Arjun hanya mengangguk. Tidak begitu setuju dengan pernyataan Gavin. Karena salah satu sudut hatinya masih mengagumi perempuan lain. Yang jelas-jelas sudah menjadi milik orang lain, bukan untuknya lagi.
Salahnya yang menyia-nyiakan Yena begitu saja. Selangkah lagi untuk menjadikan Yena miliknya, saat itu. Tapi Arjun yang bodoh justru memilih pergi, meninggalkan Yena dalam kesendiriannya. Menimbulkan sakit hati Yena yang tidak bisa sembuh semudah itu. Saat ini, tanpa sengaja, Arjun kembali menyakiti hati perempuan. Dengan subjek yang berbeda, tapi sepertinya jalannya akan sama.
“Kalau memang lo nggak bisa mencintai Ayyara, tegas dari sekarang. Jangan bikin dia seperti Yena di lima tahun lalu.”
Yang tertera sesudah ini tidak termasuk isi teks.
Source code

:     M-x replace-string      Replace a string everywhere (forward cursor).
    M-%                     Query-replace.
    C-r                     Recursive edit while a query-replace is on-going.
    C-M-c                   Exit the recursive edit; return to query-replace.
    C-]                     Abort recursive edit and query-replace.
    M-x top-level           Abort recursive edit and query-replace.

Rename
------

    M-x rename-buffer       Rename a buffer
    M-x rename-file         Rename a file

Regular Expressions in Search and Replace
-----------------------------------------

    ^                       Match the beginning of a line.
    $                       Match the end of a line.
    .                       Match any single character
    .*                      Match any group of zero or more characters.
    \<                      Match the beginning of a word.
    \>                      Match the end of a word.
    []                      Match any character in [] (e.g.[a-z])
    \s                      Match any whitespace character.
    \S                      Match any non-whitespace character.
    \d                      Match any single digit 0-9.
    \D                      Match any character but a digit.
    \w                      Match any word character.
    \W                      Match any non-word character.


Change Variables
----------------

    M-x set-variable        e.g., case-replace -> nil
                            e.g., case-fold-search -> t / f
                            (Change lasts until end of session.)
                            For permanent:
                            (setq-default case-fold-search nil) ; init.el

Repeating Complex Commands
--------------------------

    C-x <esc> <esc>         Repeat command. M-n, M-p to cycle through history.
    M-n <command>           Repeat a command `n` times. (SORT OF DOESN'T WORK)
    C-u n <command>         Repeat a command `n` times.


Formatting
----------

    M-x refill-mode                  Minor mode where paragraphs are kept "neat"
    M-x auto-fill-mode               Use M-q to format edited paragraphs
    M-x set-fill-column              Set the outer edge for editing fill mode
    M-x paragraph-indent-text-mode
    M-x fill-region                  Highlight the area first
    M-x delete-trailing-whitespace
Gavin beranjak, melirik sejenak ke arah Arjun yang sepertinya masih membutuhkan waktu lebih untuk berpikir.
“Gue keluar,” pamitnya. Arjun mengangguk tak acuh. Masih setia menunduk dengan pikiran yang melayang jauh.
Benarkah, Arjun harus merelakan Yena mulai sekarang dan belajar menerima keberadaan Ayyara? Bukankah seharusnya sejak memutuskan pergi, Arjun sudah menerima risiko seperti ini?
Yena terlihat bahagia dengan Vigo dan putri kecil mereka. Ayyara juga bahagia dengannya, karena perempuan itu tidak pernah sadar Arjun masih memikirkan perempuan lain. Atau mungkin sadar, tapi berpura-pura bodoh agar tetap bersama Arjun.
Apa Ayyara benar-benar mencintainya? Jika perempuan itu benar-benar mencintainya, mungkin Arjun akan belajar membuka hatinya. Mencintai Ayyara sebagai bentuk pelarian karena gagal mendapatkan Yena kembali.
Terdengar sangat-sangat jahat, bukan?
Arjun memang pengecut. Bahkan sampai saat ini sifat pengecutnya masih melekat kuat. Mungkin Ayyara, Yena, atau perempuan lainnya akan sangat membencinya jika tahu bagaimana otaknya berpikir.
Tapi bolehkah untuk saat ini, sebelum hari pernikahannya tiba. Arjun hanya ingin memastikan atau sekedar mengucapkan kata perpisahan pada Yena. Kata yang dulu tidak sempat diucapkan. Karena Arjun pergi begitu saja, tanpa kata perpisahan.
Arjun dengan kebodohannya pernah menyakiti Yena. Mungkin ini balasan dari Tuhan. Rasa sakit yang dulu sempat Yena rasakan, berbalik padanya dengan rasa sakit yang lebih menyiksa.